• **What is needed**
Starting at the first line of the data and ending at the line with "surgery planning and medical training.", copy each line exactly. Include both of those lines, but no pictures.
(Beginning of Data listing)
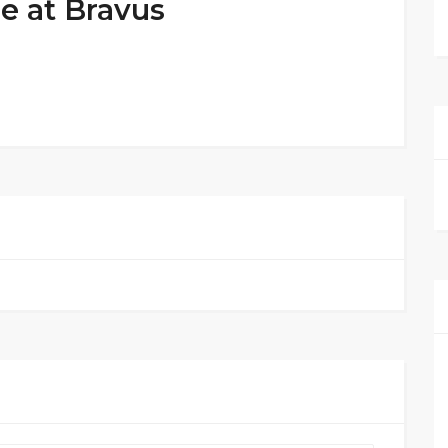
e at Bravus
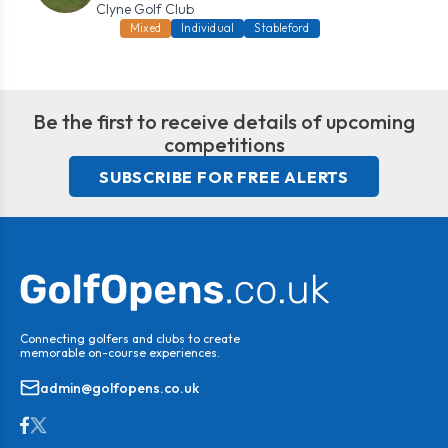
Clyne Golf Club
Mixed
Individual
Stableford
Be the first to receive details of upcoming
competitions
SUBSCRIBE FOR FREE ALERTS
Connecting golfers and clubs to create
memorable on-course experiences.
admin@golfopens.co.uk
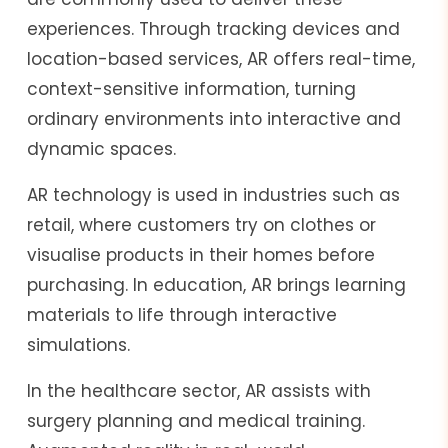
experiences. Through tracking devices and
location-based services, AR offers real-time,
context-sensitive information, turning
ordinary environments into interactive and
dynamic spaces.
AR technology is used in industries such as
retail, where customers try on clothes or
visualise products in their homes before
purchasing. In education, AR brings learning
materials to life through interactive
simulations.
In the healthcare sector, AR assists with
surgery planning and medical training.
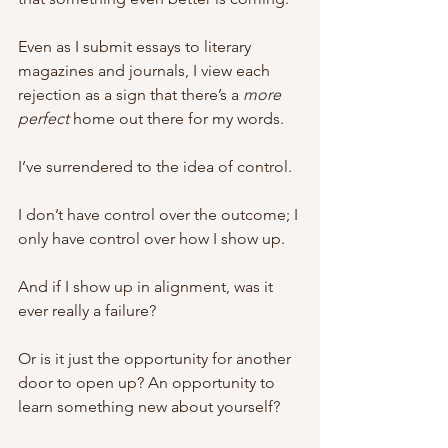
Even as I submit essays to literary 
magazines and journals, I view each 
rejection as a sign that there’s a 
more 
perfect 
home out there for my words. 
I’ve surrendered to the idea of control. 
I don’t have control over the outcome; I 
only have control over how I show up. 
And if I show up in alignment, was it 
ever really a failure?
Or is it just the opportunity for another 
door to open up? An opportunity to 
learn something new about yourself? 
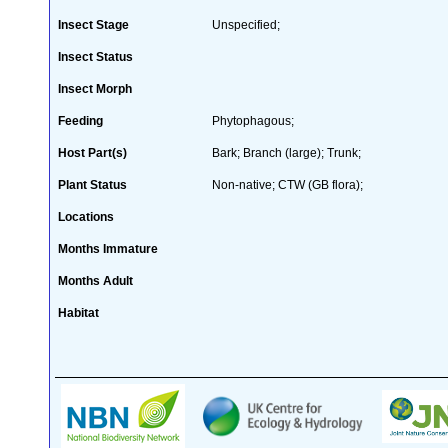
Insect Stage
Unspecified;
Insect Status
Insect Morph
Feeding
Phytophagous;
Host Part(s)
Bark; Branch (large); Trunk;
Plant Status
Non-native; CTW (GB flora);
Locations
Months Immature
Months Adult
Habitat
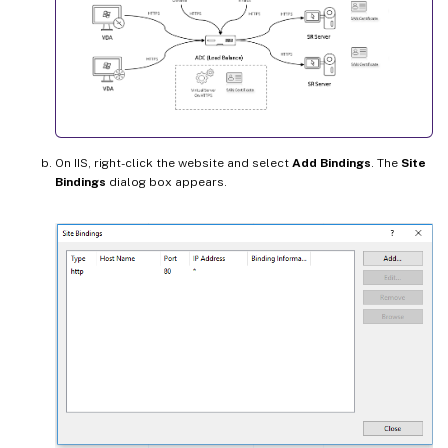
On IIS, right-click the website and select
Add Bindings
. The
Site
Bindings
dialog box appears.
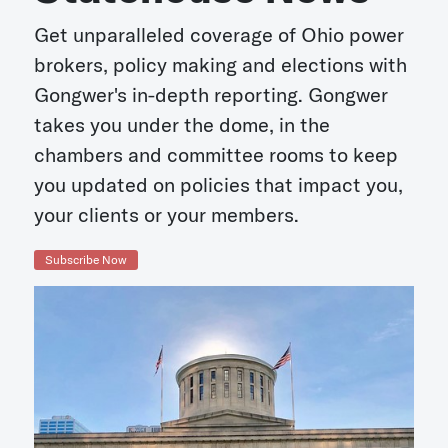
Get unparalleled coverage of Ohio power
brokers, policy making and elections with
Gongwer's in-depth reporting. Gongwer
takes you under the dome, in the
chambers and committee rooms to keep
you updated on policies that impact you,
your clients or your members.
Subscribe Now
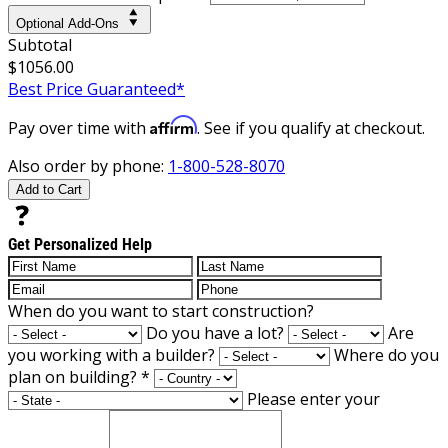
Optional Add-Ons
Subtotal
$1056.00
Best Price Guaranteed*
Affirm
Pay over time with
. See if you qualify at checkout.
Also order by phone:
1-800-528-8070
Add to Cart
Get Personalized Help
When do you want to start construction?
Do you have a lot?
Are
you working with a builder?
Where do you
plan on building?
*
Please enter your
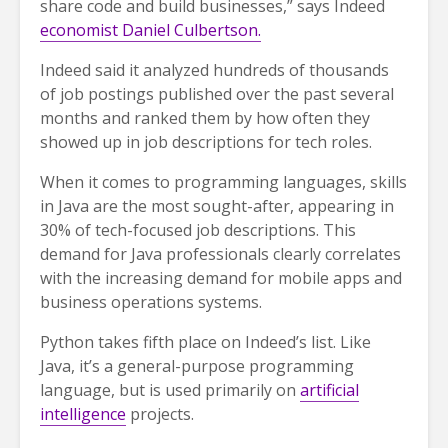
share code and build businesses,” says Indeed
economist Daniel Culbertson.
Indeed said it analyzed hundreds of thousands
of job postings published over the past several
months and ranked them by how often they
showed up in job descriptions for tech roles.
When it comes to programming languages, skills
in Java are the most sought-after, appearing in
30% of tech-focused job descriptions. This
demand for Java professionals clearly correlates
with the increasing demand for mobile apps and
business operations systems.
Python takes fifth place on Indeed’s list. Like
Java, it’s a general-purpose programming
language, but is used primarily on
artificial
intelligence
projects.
(End of Data listing)
• **Answer to the problem**
e at Bravus
Clyne Golf Club
Mixed
Individual
Stableford
Be the first to receive details of upcoming
competitions
SUBSCRIBE FOR FREE ALERTS
Connecting golfers and clubs to create
memorable on-course experiences.
admin@golfopens.co.uk
experiences. Through tracking devices and
location-based services, AR offers real-time,
context-sensitive information, turning
ordinary environments into interactive and
dynamic spaces.
AR technology is used in industries such as
retail, where customers try on clothes or
visualise products in their homes before
purchasing. In education, AR brings learning
materials to life through interactive
simulations.
In the healthcare sector, AR assists with
surgery planning and medical training.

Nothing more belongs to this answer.